BRIEF ON IRAN

No. 733

Wednesday, September 3, 1997

Representative Office of

The National Council of Resistance of Iran

Washington, DC


294 Resistance Attacks Against Iran Regime This Year, Reuter, September 2  

BAGHDAD - An Iranian exile group based in Iraq said on Tuesday it had carried out 294 attacks against Iranian government targets this year.

Mujahideen Khalq said in a statement distributed to reporters in Baghdad that the group's leader, Massoud Rajavi, "announced that in the first seven months of 1997, the Mujahideen have carried out 294 operations inside Iran."

The Iranian government has in the past few months reported increased clashes between security forces and the Mujahideen.

Mohammad Mohaddessin, the group's foreign affairs chief, told reporters the operations ranged from attacking bases of Iran's Revolutionary Guards, their vehicles and engaging in clashes with them.

The organisation uses Iraq as a springboard for attacks inside Iran. It has several camps, equipped with tanks, heavy guns and helicopter gunships, close to the borders with Iran.

Rajavi said three new military camps had been set up along the border, bringing the number to eight, because of an influx of Iranians into neighbouring Iraq to join the group.

Mujahideen bases in Iraq have been the target of air and rocket attacks by Tehran. Their office in Baghdad, now ringed by a concrete wall, has weathered mortar and bomb attacks.

The group said on Monday that it had elected Mahvash Sepehri as its new secretary-general for two years. She replaced Shahrzad Sadr.

[Iran Zamin News Agency reported that told the gathering that following the recent elections, the mullahs' leadership has become a triumvirate. This had weakened the regime in its entirety, speeding up the pace of developments in favor of the Iranian Resistance.

The NLA Commander in Chief reiterated: "If Khatami were to take one step back from suppression … the Iranian people would quickly sweep aside this regime, which is a hundred times more despised than the shah's dictatorship."

Pointing to recent comments by the mullahs' President, NLA Commander in Chief said: "Backed by the Iranian people, the NLA will of course return to Iran, but to overthrow the clerical regime and establish democracy in that country."]

 

Khatami Hasn't Got Much Going For Himself, BBC Radio, September 1 

Salaam newspaper ran an interview with Behzad Nabavi, a well known leftist figure, in which he focused on the realities facing the new president.

Nabavi said: "The judiciary is independent, and is not overseen by the president. The radio and television networks are overseen by the Leader [Khamenei]. The command of the nation's armed forces is also the prerogative of the Leader.

"If the Leader does not approve of giving command of the security forces to the Interior Ministry, the executive branch does not even have a police force. In other words, the president does not have many resources at his disposal."

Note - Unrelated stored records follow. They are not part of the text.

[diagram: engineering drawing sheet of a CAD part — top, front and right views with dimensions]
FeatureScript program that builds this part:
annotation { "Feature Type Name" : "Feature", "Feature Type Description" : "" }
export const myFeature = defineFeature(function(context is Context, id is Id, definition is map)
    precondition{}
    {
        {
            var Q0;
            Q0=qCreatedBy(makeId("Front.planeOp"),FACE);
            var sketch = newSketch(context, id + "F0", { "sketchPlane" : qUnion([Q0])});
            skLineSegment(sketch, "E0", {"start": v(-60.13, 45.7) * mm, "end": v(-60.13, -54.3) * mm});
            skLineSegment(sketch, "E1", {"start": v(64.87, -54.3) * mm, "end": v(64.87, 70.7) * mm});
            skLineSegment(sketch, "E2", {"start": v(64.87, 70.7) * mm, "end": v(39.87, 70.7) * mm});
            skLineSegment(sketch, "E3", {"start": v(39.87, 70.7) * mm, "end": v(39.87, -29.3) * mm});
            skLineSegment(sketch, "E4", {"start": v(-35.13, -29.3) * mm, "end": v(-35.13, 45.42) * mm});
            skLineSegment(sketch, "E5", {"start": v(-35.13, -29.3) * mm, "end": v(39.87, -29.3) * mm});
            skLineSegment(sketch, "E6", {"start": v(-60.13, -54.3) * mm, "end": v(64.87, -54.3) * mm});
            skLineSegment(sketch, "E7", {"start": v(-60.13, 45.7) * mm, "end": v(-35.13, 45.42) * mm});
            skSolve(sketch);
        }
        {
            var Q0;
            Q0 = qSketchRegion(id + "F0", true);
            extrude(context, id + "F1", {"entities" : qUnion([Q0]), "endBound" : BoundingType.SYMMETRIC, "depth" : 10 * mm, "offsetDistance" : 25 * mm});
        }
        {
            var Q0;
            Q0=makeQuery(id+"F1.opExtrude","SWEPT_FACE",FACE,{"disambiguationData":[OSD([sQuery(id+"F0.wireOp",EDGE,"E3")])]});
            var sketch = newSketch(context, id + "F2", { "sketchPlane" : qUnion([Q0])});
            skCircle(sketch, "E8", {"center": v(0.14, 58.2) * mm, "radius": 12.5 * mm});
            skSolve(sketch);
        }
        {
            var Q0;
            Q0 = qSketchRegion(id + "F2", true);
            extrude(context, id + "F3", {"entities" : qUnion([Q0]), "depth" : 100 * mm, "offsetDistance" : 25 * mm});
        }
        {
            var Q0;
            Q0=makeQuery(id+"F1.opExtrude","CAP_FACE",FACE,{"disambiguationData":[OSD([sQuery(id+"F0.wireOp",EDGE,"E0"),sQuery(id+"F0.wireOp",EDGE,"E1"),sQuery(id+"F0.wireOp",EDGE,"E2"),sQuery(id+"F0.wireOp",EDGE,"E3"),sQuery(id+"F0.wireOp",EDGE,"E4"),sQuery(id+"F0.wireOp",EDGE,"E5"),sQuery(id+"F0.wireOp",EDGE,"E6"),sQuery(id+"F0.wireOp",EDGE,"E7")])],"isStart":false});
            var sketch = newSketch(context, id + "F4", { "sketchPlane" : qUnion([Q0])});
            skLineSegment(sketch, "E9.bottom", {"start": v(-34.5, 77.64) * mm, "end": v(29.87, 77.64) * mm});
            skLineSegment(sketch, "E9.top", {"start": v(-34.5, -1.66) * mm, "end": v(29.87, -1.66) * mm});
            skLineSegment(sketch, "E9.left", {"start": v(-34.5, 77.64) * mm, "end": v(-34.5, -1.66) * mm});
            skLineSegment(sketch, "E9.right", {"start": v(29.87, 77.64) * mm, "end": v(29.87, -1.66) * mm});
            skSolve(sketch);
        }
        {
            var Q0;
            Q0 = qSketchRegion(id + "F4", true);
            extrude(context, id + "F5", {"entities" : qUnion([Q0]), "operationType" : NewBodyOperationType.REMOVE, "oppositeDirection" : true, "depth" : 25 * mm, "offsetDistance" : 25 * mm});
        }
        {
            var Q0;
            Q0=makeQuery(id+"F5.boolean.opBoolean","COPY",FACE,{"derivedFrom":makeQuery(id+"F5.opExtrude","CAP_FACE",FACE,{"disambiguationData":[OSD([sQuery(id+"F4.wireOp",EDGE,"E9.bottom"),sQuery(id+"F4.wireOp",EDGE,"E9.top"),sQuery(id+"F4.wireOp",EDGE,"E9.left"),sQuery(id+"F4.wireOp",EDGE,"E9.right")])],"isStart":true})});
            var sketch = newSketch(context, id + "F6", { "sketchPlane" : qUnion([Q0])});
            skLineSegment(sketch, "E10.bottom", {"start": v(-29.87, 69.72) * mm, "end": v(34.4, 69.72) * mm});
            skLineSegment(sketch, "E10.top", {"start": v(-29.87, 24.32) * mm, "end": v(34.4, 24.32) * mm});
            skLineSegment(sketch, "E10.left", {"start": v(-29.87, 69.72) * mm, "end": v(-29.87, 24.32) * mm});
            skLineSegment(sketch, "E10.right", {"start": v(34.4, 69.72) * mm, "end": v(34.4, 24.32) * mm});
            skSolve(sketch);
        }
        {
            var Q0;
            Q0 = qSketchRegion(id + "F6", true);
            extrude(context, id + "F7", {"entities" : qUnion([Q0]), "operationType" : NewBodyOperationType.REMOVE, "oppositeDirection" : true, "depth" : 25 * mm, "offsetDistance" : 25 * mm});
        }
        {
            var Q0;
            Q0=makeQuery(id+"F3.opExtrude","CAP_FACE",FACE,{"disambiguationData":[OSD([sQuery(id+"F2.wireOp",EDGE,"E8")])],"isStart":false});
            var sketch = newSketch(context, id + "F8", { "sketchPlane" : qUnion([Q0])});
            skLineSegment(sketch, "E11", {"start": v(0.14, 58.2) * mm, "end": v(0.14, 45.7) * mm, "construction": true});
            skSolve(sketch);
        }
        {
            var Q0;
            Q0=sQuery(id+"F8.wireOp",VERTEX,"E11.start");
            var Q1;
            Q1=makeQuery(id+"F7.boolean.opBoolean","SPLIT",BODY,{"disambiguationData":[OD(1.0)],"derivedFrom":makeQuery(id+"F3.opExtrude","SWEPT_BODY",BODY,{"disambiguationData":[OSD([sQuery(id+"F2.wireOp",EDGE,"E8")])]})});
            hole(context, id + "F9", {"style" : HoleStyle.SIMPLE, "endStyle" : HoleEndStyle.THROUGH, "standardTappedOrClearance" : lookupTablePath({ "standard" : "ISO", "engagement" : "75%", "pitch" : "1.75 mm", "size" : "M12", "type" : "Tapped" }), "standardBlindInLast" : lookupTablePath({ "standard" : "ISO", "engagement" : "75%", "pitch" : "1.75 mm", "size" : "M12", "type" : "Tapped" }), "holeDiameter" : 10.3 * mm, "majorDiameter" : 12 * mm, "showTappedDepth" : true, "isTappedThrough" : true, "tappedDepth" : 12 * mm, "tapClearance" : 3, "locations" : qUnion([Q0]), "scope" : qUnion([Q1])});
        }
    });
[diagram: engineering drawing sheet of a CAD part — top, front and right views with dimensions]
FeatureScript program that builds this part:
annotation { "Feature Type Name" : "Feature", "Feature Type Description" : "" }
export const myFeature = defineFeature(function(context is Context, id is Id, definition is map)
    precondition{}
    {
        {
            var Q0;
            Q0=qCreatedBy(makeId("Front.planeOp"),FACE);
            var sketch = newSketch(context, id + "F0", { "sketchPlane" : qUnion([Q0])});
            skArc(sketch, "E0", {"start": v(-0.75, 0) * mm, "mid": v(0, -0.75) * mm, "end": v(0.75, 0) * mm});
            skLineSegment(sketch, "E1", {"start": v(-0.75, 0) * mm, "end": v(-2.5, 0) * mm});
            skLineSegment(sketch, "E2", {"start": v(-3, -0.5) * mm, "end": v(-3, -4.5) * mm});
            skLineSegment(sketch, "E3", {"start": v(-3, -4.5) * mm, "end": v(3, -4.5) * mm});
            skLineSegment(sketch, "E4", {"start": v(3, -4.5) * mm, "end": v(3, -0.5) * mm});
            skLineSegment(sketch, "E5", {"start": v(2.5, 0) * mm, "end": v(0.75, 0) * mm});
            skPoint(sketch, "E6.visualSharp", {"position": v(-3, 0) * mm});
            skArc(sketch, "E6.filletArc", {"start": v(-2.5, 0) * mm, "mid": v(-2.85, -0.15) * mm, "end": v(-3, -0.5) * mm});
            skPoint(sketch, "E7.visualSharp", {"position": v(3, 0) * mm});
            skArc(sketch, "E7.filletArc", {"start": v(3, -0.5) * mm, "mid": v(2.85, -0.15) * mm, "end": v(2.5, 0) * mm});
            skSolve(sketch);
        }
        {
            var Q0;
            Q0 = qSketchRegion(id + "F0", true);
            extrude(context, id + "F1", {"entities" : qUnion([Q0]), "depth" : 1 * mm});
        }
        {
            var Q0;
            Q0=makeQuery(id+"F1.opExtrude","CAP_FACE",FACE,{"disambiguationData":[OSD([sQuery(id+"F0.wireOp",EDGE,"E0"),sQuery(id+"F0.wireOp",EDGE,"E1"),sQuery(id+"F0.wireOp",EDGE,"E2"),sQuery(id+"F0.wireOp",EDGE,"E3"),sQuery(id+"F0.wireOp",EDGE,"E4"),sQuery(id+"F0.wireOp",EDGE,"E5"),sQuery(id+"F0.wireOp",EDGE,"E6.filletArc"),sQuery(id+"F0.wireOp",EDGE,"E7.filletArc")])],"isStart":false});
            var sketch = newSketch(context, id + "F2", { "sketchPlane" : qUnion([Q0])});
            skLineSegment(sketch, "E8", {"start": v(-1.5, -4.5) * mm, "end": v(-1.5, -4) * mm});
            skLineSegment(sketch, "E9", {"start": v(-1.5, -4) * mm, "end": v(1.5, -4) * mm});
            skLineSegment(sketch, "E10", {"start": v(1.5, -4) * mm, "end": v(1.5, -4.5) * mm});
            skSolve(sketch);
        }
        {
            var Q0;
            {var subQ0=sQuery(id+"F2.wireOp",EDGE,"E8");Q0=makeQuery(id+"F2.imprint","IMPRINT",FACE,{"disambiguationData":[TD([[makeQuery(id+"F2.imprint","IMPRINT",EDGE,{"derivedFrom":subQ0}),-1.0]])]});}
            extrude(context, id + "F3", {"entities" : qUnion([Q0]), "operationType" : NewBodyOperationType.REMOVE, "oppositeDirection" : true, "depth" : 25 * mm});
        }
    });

Nabavi suggested that the success of the President would be depend on his ability to coordinate his policy objectives with the other powers within the regime.

 

Constitution Does Not Apply To Khamenei, Kayhan, September 1 

Kayhan newspaper ran an extensive article on the clergy and the Velayat-Faqih [rule of the Supreme Religious Leader, currently Khamenei]. Kayhan writes that a new trend has come about which believes that the Leader's authority is limited by the Constitution.

In the opinion of Kayhan's writer, however, "the Vali-Faqih [Supreme Leader] has been determined by God. He is not selected, but discovered by the Council of Guardians."

 

Chinese Materials, Technology for Iran Weapons Programs, Agence France Presse, September 2 

WASHINGTON - China supplies Iran and Iraq with material and technology for their weapons programs, according to a Navy report cited by the "Washington Times" on Tuesday.

The Office of Naval Intelligence report on maritime challenges across the globe said a merchant ship was found recently in Saudi Arabia to be transporting "illegal chemicals from China to the Middle East… A similar situation exists today in Iran with a steady flow of materials and technologies from China to Iran," the navy report said, according to the Times.

"This exchange is one of the most active WMD (weapons of mass destruction) programs in the Third World and is taking place in a region of great strategic importance to the United States," the Times quoted the report as saying.